Manhart erfuhr damals über die Gerichtsverhandlung vom Vorfall in der Pöschwies und klärte ihn ab. Da die Frau den Job schon vorher gewechselt hatte, kam er zu keinen neuen Erkenntnissen.
Heute sagt er: «Eine Therapie müsste überwacht werden – eine Supervision wäre zwingend.» Es sei herausfordernd, einen so schweren Täter zu behandeln. Der psychiatrisch-psychologische Dienst des Kantons Zürich sei in der Lage, dies professionell zu leisten.

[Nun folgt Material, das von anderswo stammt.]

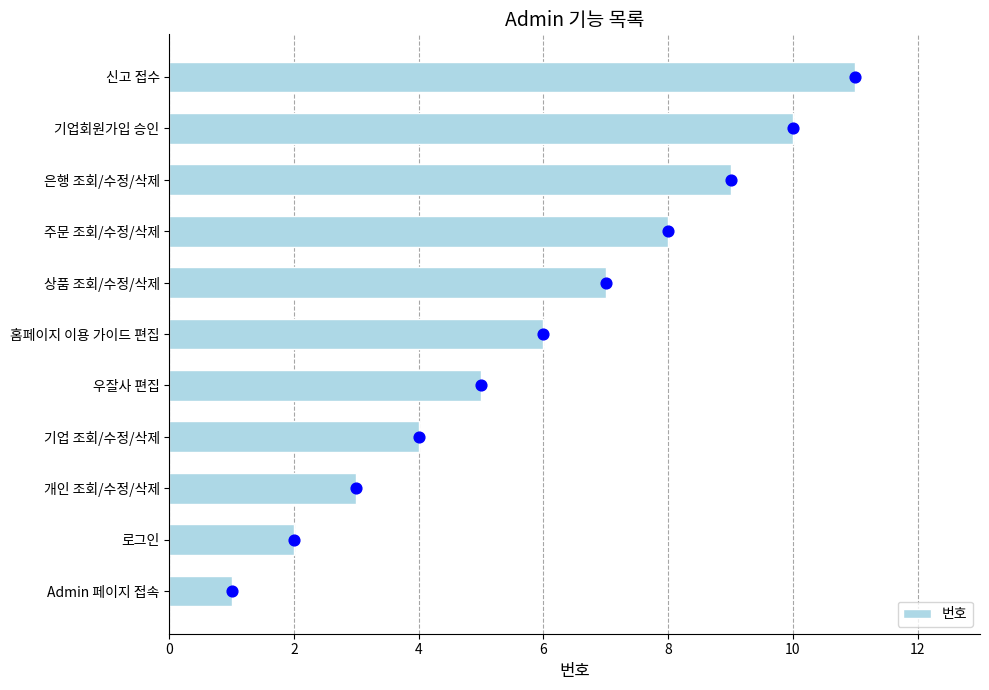

True or false: 번호 has a value of 3 at 개인 조회/수정/삭제.

True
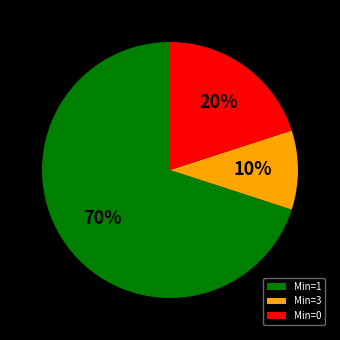

To the nearest percent, what is the difference between the largest and smallest slice percentages?

60%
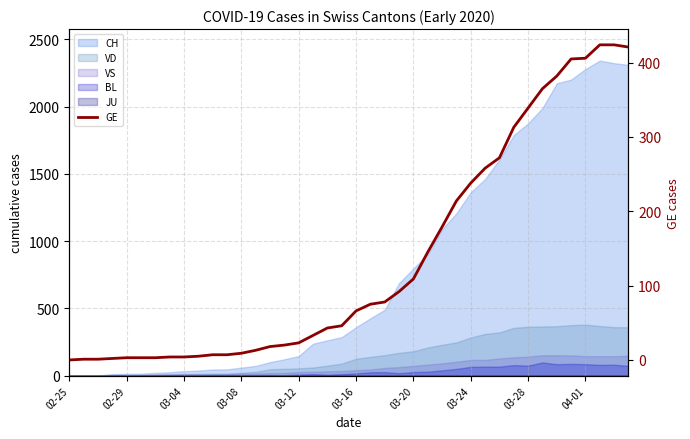

True or false: the data has more than 2 interior local peaks.

False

Sollte das Gesetz verschärft werden?
Manhart forderte schon in seiner Amtszeit, dass Gerichte den frühestmöglichen Zeitpunkt für die bedingte Entlassung bei lebenslänglicher Freiheitsstrafe bereits bei der Verurteilung verlängern könnten – in schweren Fällen etwa auf 30 Jahre. Im Fall Rupperswil hätte dieses Vorgehen den Vorteil, dass die Behörden jetzt eine Therapie prüfen könnten, ohne falsche Erwartungen zu wecken.
Doch die Politik nahm Manharts Vorschlag nicht auf. Kürzlich hat das Parlament lediglich beschlossen, die bedingte Entlassung erstmals nach 17 statt 15 Jahren zu prüfen. Manhart wundert sich: «Man ruft immer nach härteren Strafen, macht aber das Einfachste nicht.»